» What to produce
Search the data below for "Цена"; list each line that holds it.

» Source data
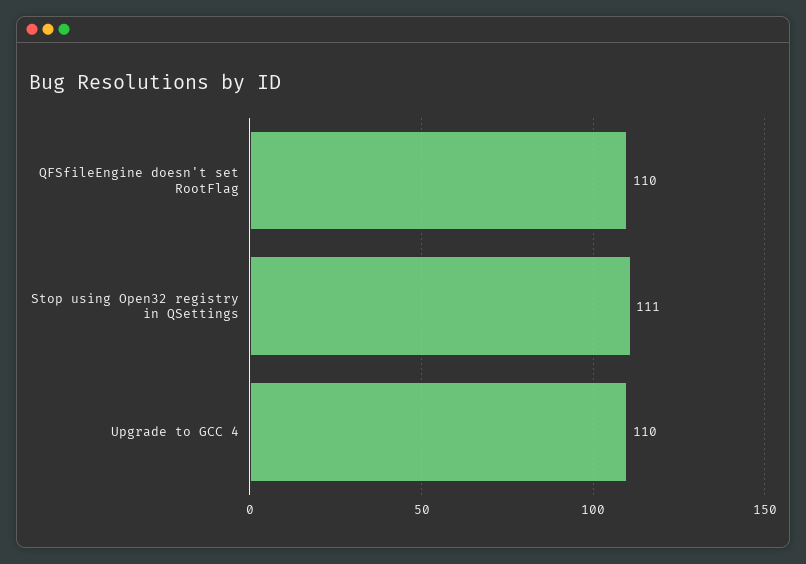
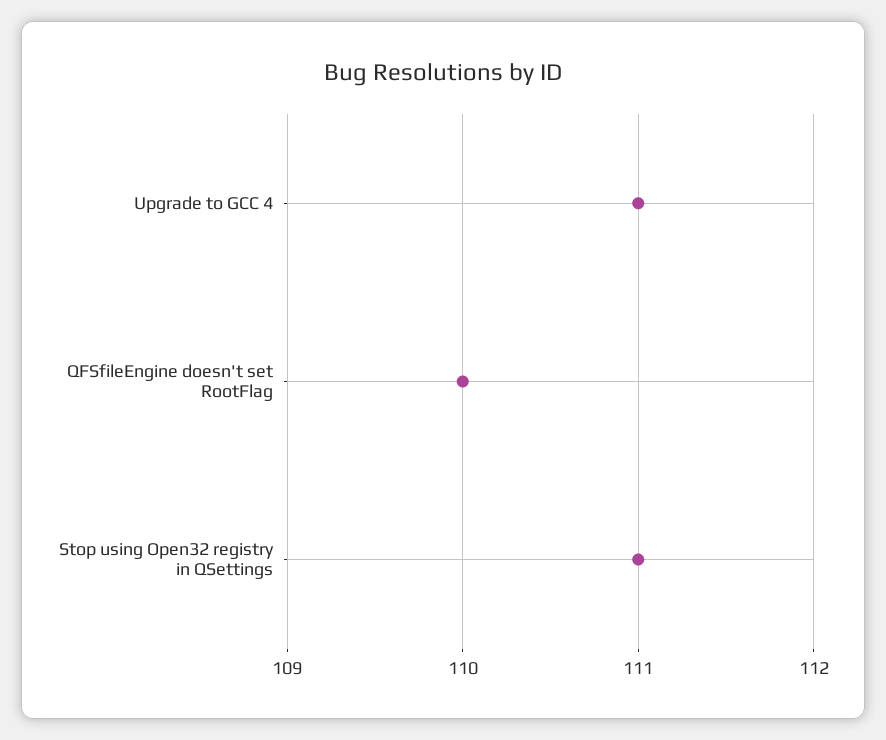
Upgrade to GCC 4: 110 -> 111

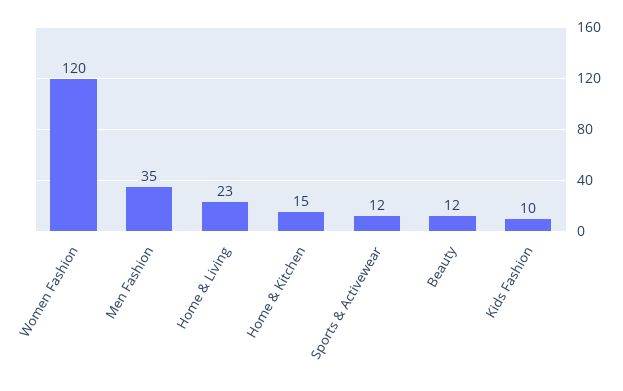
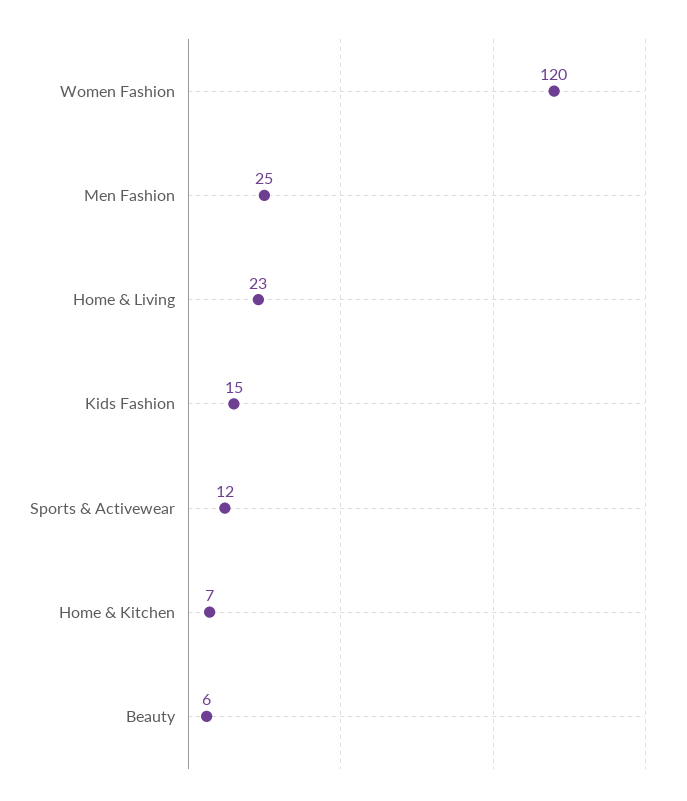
Men Fashion: 35 -> 25
Home & Kitchen: 15 -> 7
Beauty: 12 -> 6
Kids Fashion: 10 -> 15

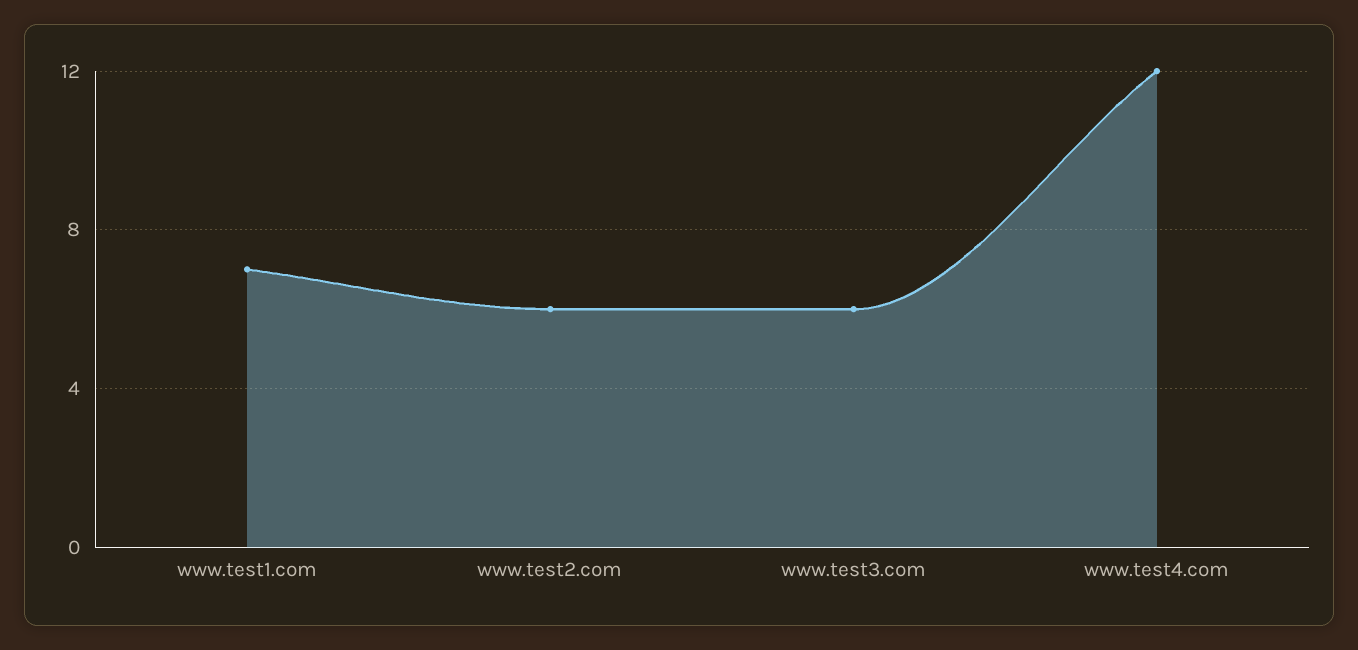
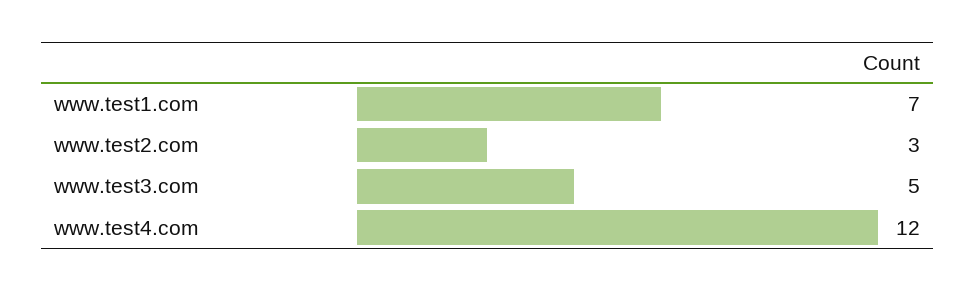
www.test2.com: 6 -> 3
www.test3.com: 6 -> 5

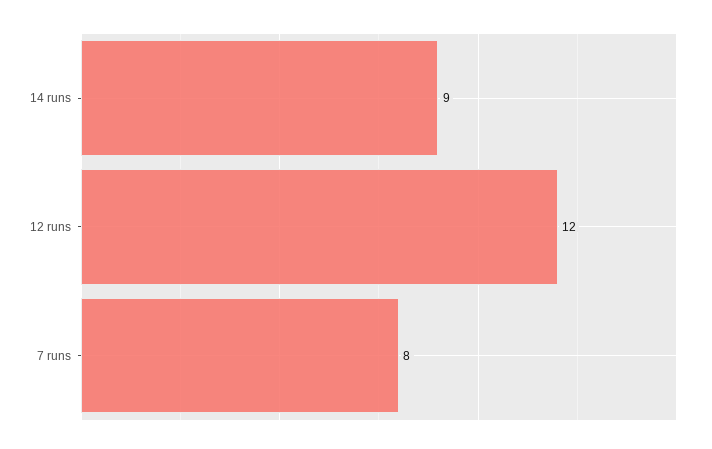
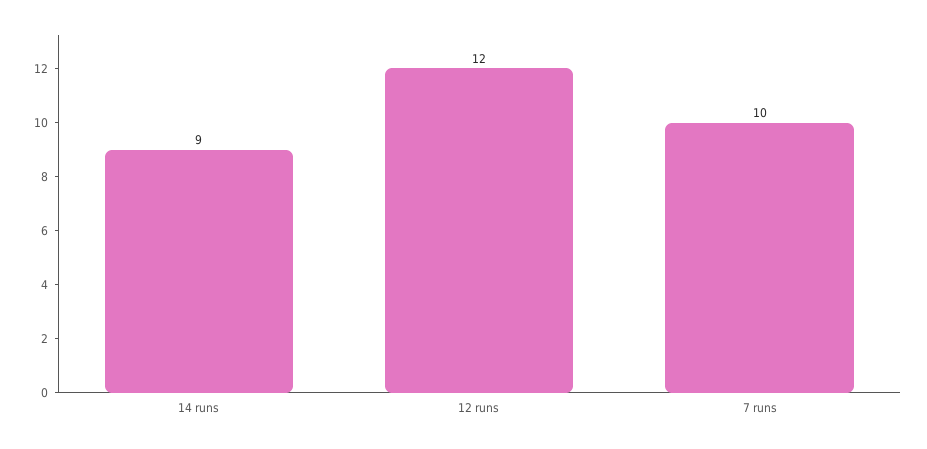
7 runs: 8 -> 10

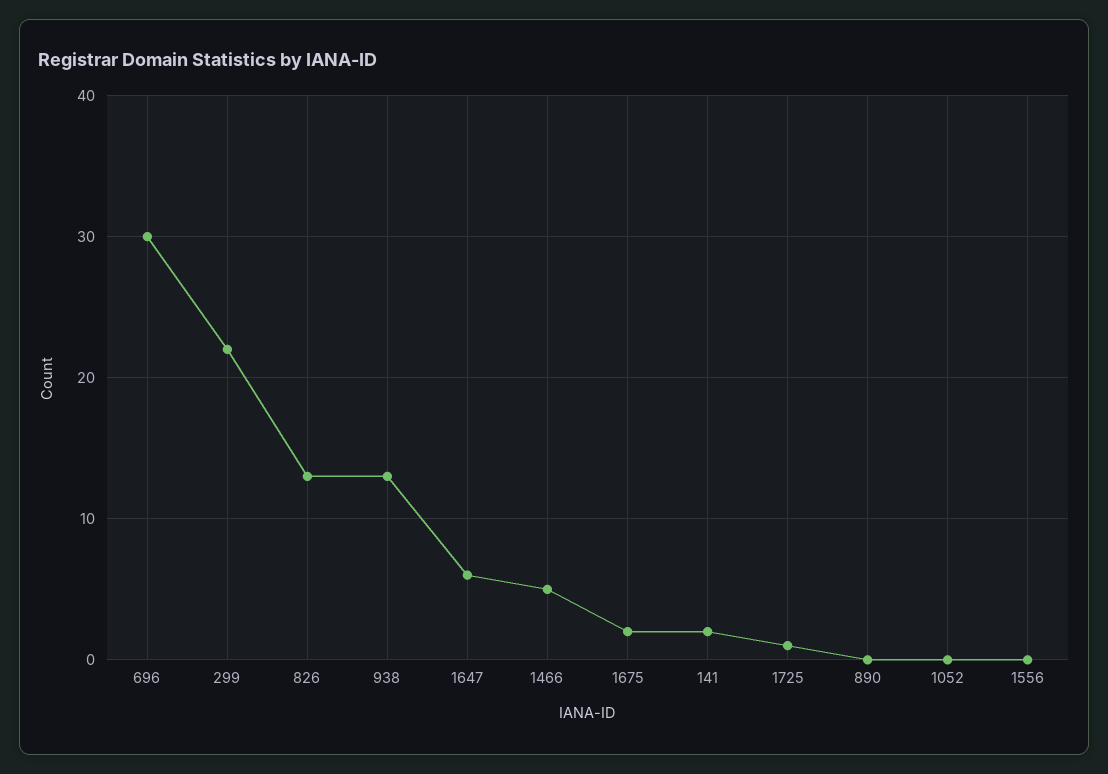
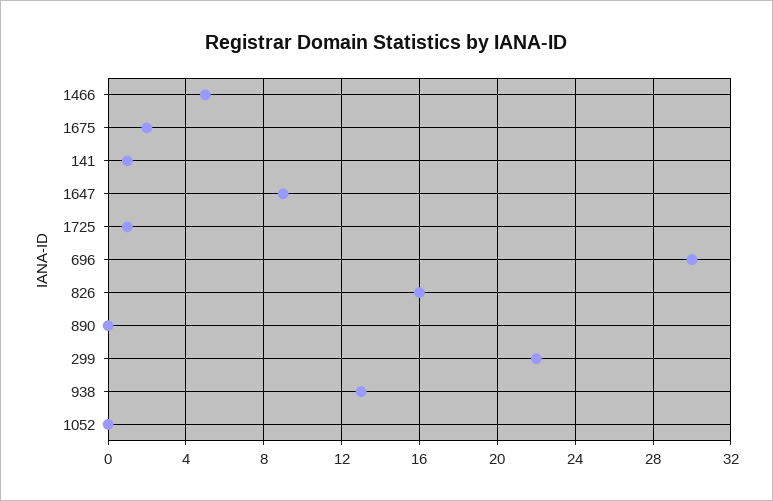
826: 13 -> 16
1647: 6 -> 9
141: 2 -> 1
1556: 0 -> none

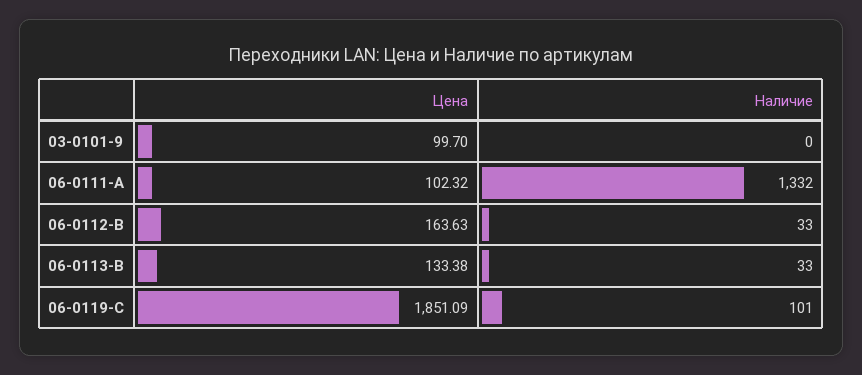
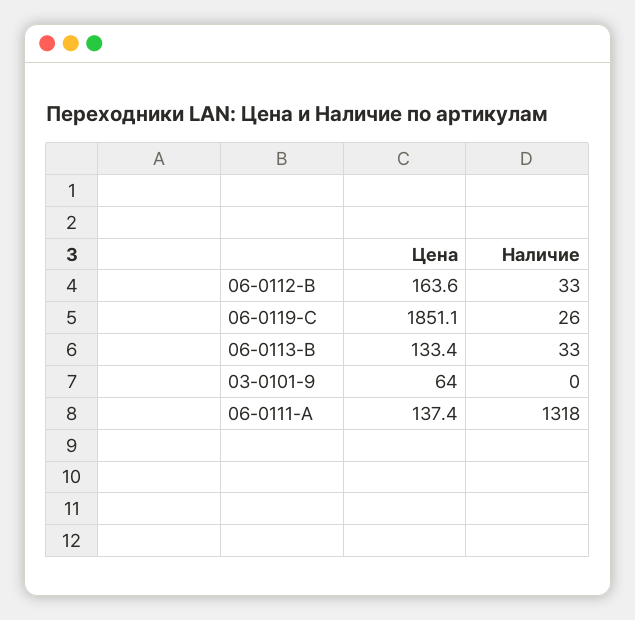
Цена, 03-0101-9: 99.7 -> 64
Цена, 06-0111-A: 102.32 -> 137.4
Наличие, 06-0111-A: 1332 -> 1318
Наличие, 06-0119-C: 101 -> 26

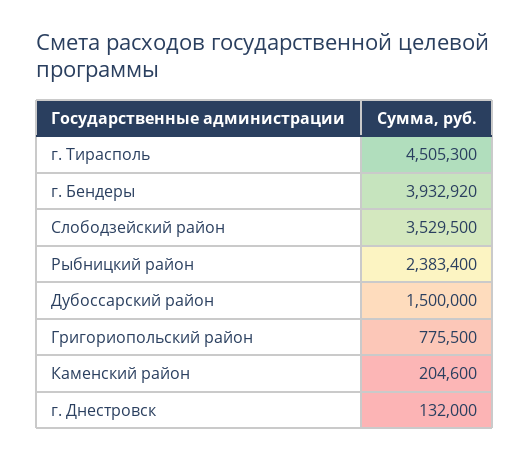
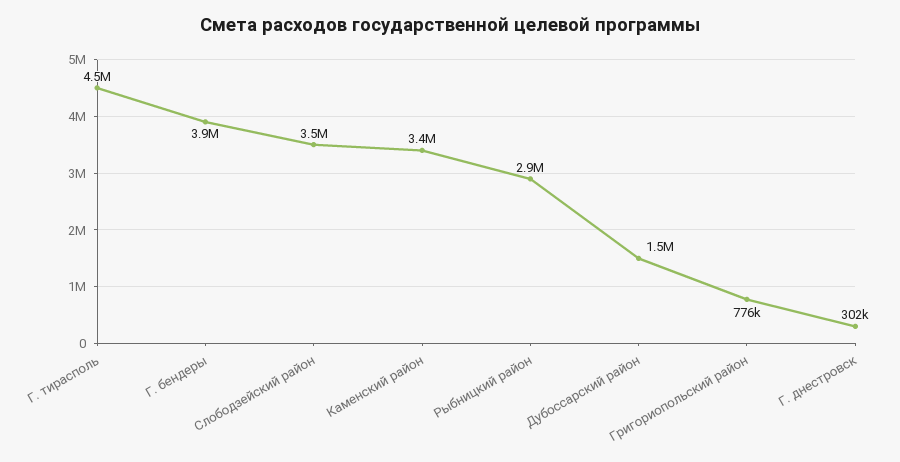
Рыбницкий район: 2383400 -> 2900000
Каменский район: 204600 -> 3400000
г. Днестровск: 132000 -> 302000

» The answer
Цена, 03-0101-9: 99.7 -> 64
Цена, 06-0111-A: 102.32 -> 137.4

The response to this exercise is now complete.